3D Printing: "Reprap" Surgery with an "Undo" Button

We at SALSA have long embraced the benefits of inter-connectivity and Open Source solutions; surgical planning and collaboration are no exception. The concept of 3D surgical “printing” (templating and simulation) in lower extremity reconstruction is not entirely commonplace. This is likely for a number of reasons. With the continual maturation of free and Open Source software applications as well as the ever increasing capabilities of Reprap technology, these limitations are overcome.

Charcot foot reconstruction is a challenging endeavor with significant intraoperative demands and uncertainties. Even experienced surgeons benefit from preoperative preparation in order to reduce operative time and potential complications. Classic 2D templating techniques may fall short when faced with the multiplane and complex nature of neuroarthropathic architecture. For this, a scenario to improve surgical delivery was Co-designed by members of Dekalb Medical Residency, Southern Arizona Limb Salvage Alliance researchers, and Freeside Atlanta and then performed by Dr. S. Patrick Dunn DPM.

Clinical and Radiograph films of patient’s foot.

This process started with a high resolution Computed Tomography scan. These standard DICOM images were able to be processed with Axial data in (freeware) Osirix Image Viewer. These files were then used for 3D Surface Rendering. As has been described, this offers a physicians an improved sense of spatial pathology. This constructed model is then something which can be imported into an a 3D application of your choice. For our purposes, we were able to use a combination of Meshlab and Blender, for this study.

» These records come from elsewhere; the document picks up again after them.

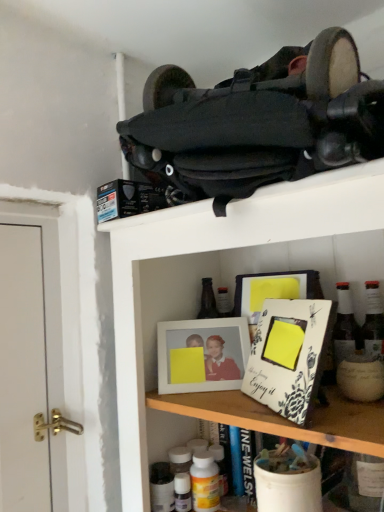
Measure the distance between yellow matte bottle at lower center and camera.

They are 90.55 centimeters apart.

This screenshot has width=384, height=512. Describe the element at coordinates (205, 482) in the screenshot. I see `yellow matte bottle at lower center` at that location.

What is the approximate width of yellow matte bottle at lower center?

It is 4.06 inches.

In order to click on yellow matte bottle at lower center in this screenshot , I will do `click(205, 482)`.

This screenshot has height=512, width=384. What are the coordinates of `white matte picture frame at center` in the screenshot? It's located at (202, 355).

Describe the element at coordinates (202, 355) in the screenshot. I see `white matte picture frame at center` at that location.

The height and width of the screenshot is (512, 384). What are the coordinates of `yellow matte bottle at lower center` in the screenshot? It's located at (205, 482).

Visually, is yellow matte bottle at lower center positioned to the left or to the right of white matte picture frame at center?

In the image, yellow matte bottle at lower center appears on the right side of white matte picture frame at center.

Does yellow matte bottle at lower center come behind white matte picture frame at center?

No, it is in front of white matte picture frame at center.

Which point is more forward, (203, 511) or (198, 354)?

The point (203, 511) is closer.

From the image's perspective, is yellow matte bottle at lower center located above or below white matte picture frame at center?

yellow matte bottle at lower center is situated lower than white matte picture frame at center in the image.

From a real-world perspective, does yellow matte bottle at lower center stand above white matte picture frame at center?

No, from a real-world perspective, yellow matte bottle at lower center is not on top of white matte picture frame at center.

Which object is wider, yellow matte bottle at lower center or white matte picture frame at center?

yellow matte bottle at lower center is wider.

Considering the relative sizes of yellow matte bottle at lower center and white matte picture frame at center in the image provided, is yellow matte bottle at lower center shorter than white matte picture frame at center?

Indeed, yellow matte bottle at lower center has a lesser height compared to white matte picture frame at center.

Between yellow matte bottle at lower center and white matte picture frame at center, which one has larger size?

white matte picture frame at center.

Is yellow matte bottle at lower center not within white matte picture frame at center?

Yes, yellow matte bottle at lower center is located beyond the bounds of white matte picture frame at center.

Can you see yellow matte bottle at lower center touching white matte picture frame at center?

No, yellow matte bottle at lower center is not next to white matte picture frame at center.

Is yellow matte bottle at lower center oriented away from white matte picture frame at center?

That's not correct — yellow matte bottle at lower center is not looking away from white matte picture frame at center.

You are a GUI agent. You are given a task and a screenshot of the screen. Output one action in this format:
    pyautogui.click(x=<x>, y=<y>)
    Task: Click on the bottle to the right of white matte picture frame at center
    This screenshot has width=384, height=512.
    Given the screenshot: What is the action you would take?
    pyautogui.click(x=205, y=482)

Can you confirm if white matte picture frame at center is positioned to the right of yellow matte bottle at lower center?

No, white matte picture frame at center is not to the right of yellow matte bottle at lower center.

From the picture: Considering their positions, is white matte picture frame at center located in front of or behind yellow matte bottle at lower center?

In the image, white matte picture frame at center appears behind yellow matte bottle at lower center.

Considering the points (166, 356) and (214, 492), which point is in front, point (166, 356) or point (214, 492)?

The point (214, 492) is more forward.

From the image's perspective, is white matte picture frame at center above yellow matte bottle at lower center?

Yes, from the image's perspective, white matte picture frame at center is on top of yellow matte bottle at lower center.

Based on the photo, from a real-world perspective, relative to yellow matte bottle at lower center, is white matte picture frame at center vertically above or below?

Clearly, from a real-world perspective, white matte picture frame at center is above yellow matte bottle at lower center.

Is white matte picture frame at center thinner than yellow matte bottle at lower center?

Indeed, white matte picture frame at center has a lesser width compared to yellow matte bottle at lower center.

Between white matte picture frame at center and yellow matte bottle at lower center, which one has less height?

Standing shorter between the two is yellow matte bottle at lower center.

Considering the sizes of white matte picture frame at center and yellow matte bottle at lower center in the image, is white matte picture frame at center bigger or smaller than yellow matte bottle at lower center?

A: Considering their sizes, white matte picture frame at center takes up more space than yellow matte bottle at lower center.

Is yellow matte bottle at lower center located within white matte picture frame at center?

No, yellow matte bottle at lower center is not a part of white matte picture frame at center.

Does white matte picture frame at center touch yellow matte bottle at lower center?

No, white matte picture frame at center is not in contact with yellow matte bottle at lower center.

Could you tell me if white matte picture frame at center is facing yellow matte bottle at lower center?

No.

The image size is (384, 512). In order to click on bottle below the white matte picture frame at center (from a real-world perspective) in this screenshot , I will do `click(205, 482)`.

Where is `bottle on the right of white matte picture frame at center`? The image size is (384, 512). bottle on the right of white matte picture frame at center is located at coordinates (205, 482).

Locate an element on the screen. picture frame that appears above the yellow matte bottle at lower center (from a real-world perspective) is located at coordinates (202, 355).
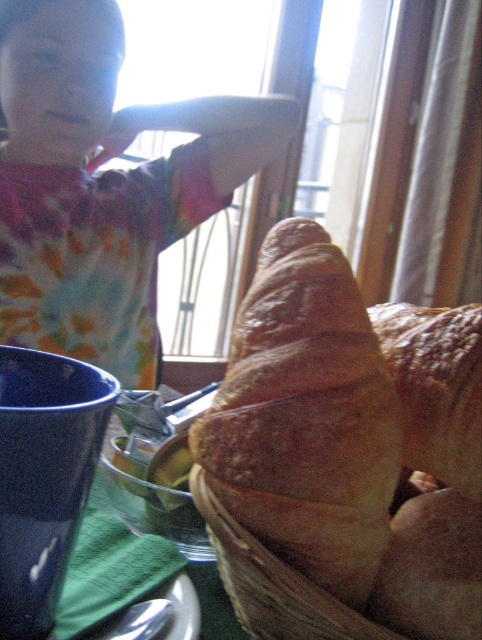
Question: Considering the relative positions of golden brown flaky croissant at center and golden brown flaky croissant at lower right in the image provided, where is golden brown flaky croissant at center located with respect to golden brown flaky croissant at lower right?

Choices:
 (A) left
 (B) right

Answer: (A)

Question: From the image, what is the correct spatial relationship of tie-dye fabric shirt at upper left in relation to golden brown flaky croissant at lower right?

Choices:
 (A) above
 (B) below

Answer: (A)

Question: Estimate the real-world distances between objects in this image. Which object is closer to the golden brown flaky croissant at lower right?

Choices:
 (A) tie-dye fabric shirt at upper left
 (B) golden brown flaky croissant at center

Answer: (B)

Question: Is golden brown flaky croissant at center positioned in front of golden brown flaky croissant at lower right?

Choices:
 (A) no
 (B) yes

Answer: (B)

Question: Which object is the farthest from the tie-dye fabric shirt at upper left?

Choices:
 (A) golden brown flaky croissant at lower right
 (B) golden brown flaky croissant at center

Answer: (B)

Question: Which of these objects is positioned closest to the golden brown flaky croissant at center?

Choices:
 (A) tie-dye fabric shirt at upper left
 (B) golden brown flaky croissant at lower right

Answer: (B)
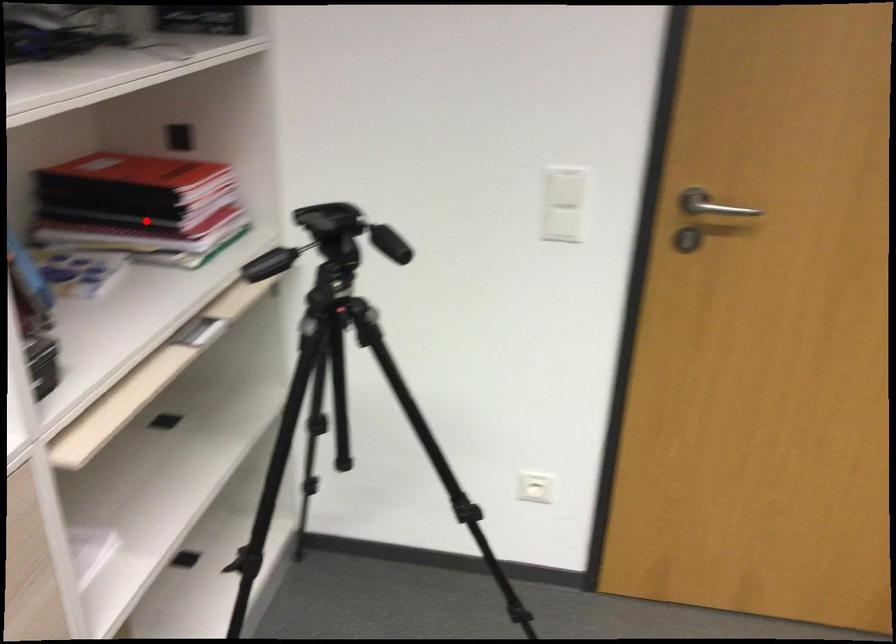
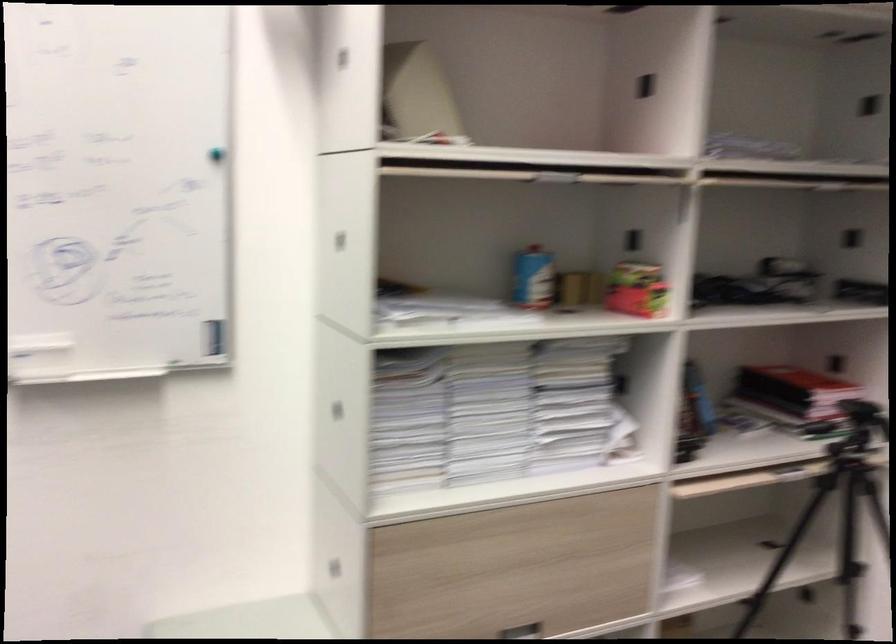
The point at the highlighted location is marked in the first image. Where is the corresponding point in the second image?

Computed Tomography demonstrating significant architectural destruction and luxation

We started by importing the Stereo Lithography data (STL) data into Blender and templating out a multiplane wedge/chevron across our anatomic reconstruction. This was then then “practiced” as a booleon resection in the objects geometry. This simulation technique afforded real-time viewing and assessment of osseous apposition. The process could be undone and reattempted for optimal outcome, as many times as desired. Once a satisfactory simulation was achieved, measurements and axis orientation was able to be measured to scale (Blender units must first be calibrated to match the CT scale).
Furthermore, this STL formatted data was then utilized for making three dimensional “prints” of the patient’s anatomy. This physical prints may be manufactured on the technology and method of your choosing. For our purposes, we chose the selective deposition/binding methods offered by the Zcorp printing technology for printing sawbone replicas.

Simulated osteotomies matched up to realworld osteotomies. Booleon simulation may be performed in a variety of freeware or profession 3D applications.

These printing machines are often expensive at market value. Reprap enthusiast and non-institutional “Printistas” have adopted these devices and have made several modifications o the proprietary hardware as well as printing recipe’s to serve a number of desired outcomes. Our models were printed on the Z400/402 machine technology, which was modified by nullset, with his published technique for DIY printer cartridge making.

Before these models could be printed, the geometry and surface information needed to be further optimized. Our member, Patch, performed this in Meshlab, in order to optimize the geometry prior to ZPrint importation. These printed models were to attempt “freehand” osteotomies, matching the measured landmarks from the simulated ones, which were used to size and fit an Ilizarov frame construct. This construct was subsequently sterilized and used for the procedure itself, to follow.

Telemedical preoperative planning was discussed amongst surgeons at two locations, (Tucson, AZ and Decatur, GA) via live video link, whereby alternative fixation options, instrumentation, additional hardware and closure techniques were exchanged.

The operative procedure was conducted by utilizing percutaneous K-wires to match the orientation of the multiplane wedge resection simulated. Once this was in place, the sequential resection performed and reduction was achieved. Additional internal fixation was implanted and the external Ilizarov construct was applied with minimal modification.



The techniques described are evolutionary advances to current surgical planning and preparation. The integration of open source software solutions with DIY hardware hacking and Reprap technology will continue to demonstrate feasible improvements to quality of care and reduction of cost in the post-modern medical era. More to come? The second phase are printing biocompatable “parts” just as recent advances in solid organ “printing” have shown.